Richard Matt Gave Clue To Escape In Letter To Daughter From Prison

'See You On The Outside'

Richard Matt wrote a letter to his daughter before he broke out of maximum security prison in New York, hinting at his escape plot and promising to find her when he was on the outside, The Buffalo News reports.

The letter was postmarked just before he escaped on June 6 and sent to a daughter living in a Buffalo suburb. She received it three days later, according to The News. The newspaper did not disclose the daughter's name.

“I always promised you I would see you on the outside. I’m a man of my word," he wrote.

Matt was shot dead by police on June 26 after nearly three weeks on the lam. He was carrying a shotgun at the time.

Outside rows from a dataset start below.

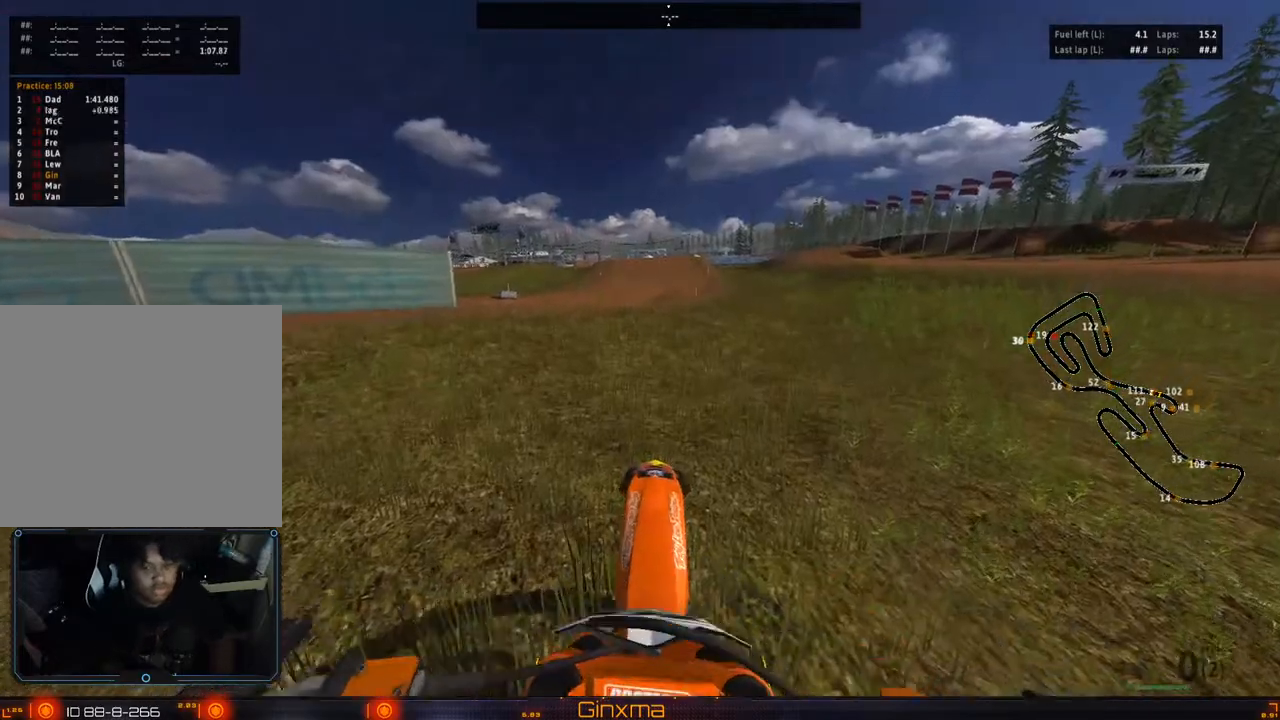
{"buttons": ["R2"], "left_stick": "right", "right_stick": "center", "events": [[367, "left_stick", "center"], [450, "left_stick", "right"]]}
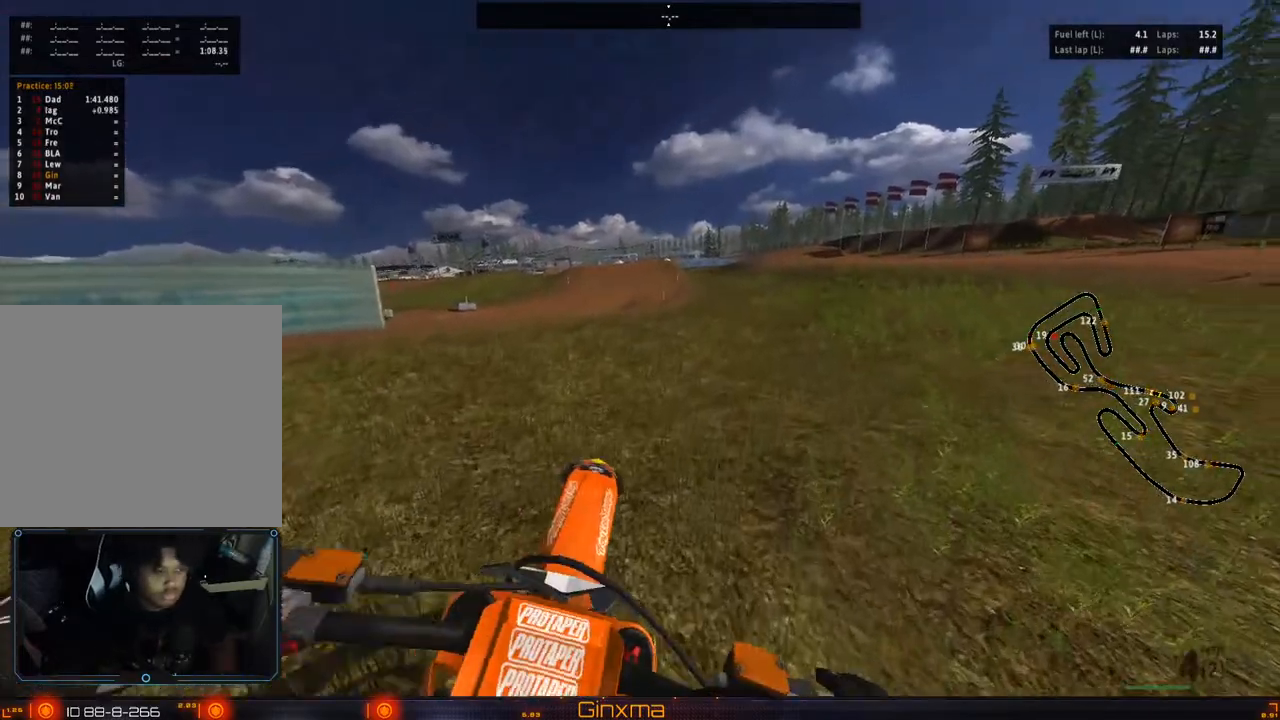
{"buttons": ["R2"], "left_stick": "center", "right_stick": "center", "events": [[100, "left_stick", "center"]]}
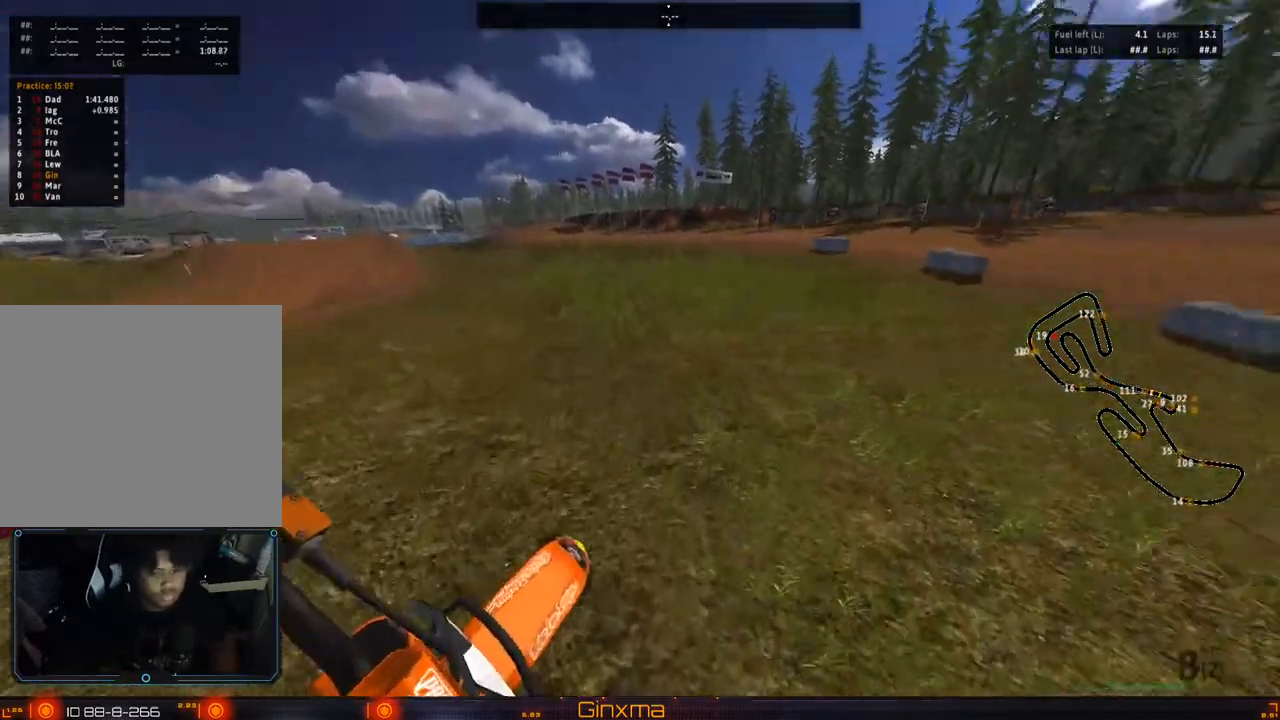
{"buttons": ["R2"], "left_stick": "center", "right_stick": "center", "events": [[217, "left_stick", "right"], [350, "left_stick", "center"]]}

Two days later, his accomplice, David Sweat, was shot but captured alive.

Though Matt reportedly never made contact with his daughter after his escape, she asked to be put under 24-hour protection for fear that he would find her.

The Buffalo News reports:

“Richard Matt was a sociopath, and they were all afraid of him,” a law enforcement official said, adding that Matt’s brother Wayne M. Schimpf had also expressed concern that Matt might attempt an encounter with him.

Schimpf, earlier this week, told The News he had anticipated that his brother would one day escape from prison and try to make good on his threat to kill Schimpf. He had cooperated with North Tonawanda detectives and testified that Matt confessed to him that he had killed William L. Rickerson, 76, in 1997 and dismembered the body to dispose of it.

Matt kept in close contact with his daughter while he served his life sentence, so authorities hadn't viewed the latest correspondence as suspicious, the New York Daily News reports.

Just after the letter was postmarked, Matt and Sweat made their escape from the Clinton Correctional Facility, allegedly aided by Joyce Mitchell, a prison tailoring shop instructor who had befriended the inmates.

Authorities say the convicts used power tools to cut through the back of their adjacent cells, broke through a brick wall, cut into a steam pipe and slithered through it, and finally emerged outside the prison walls through a manhole. They apparently used tools stored by prison contractors, taking care to return them to the toolboxes after each night's work.

Workers have welded shut three manholes, including the one out of which the convicts climbed.

The Associated Press contributed to this report.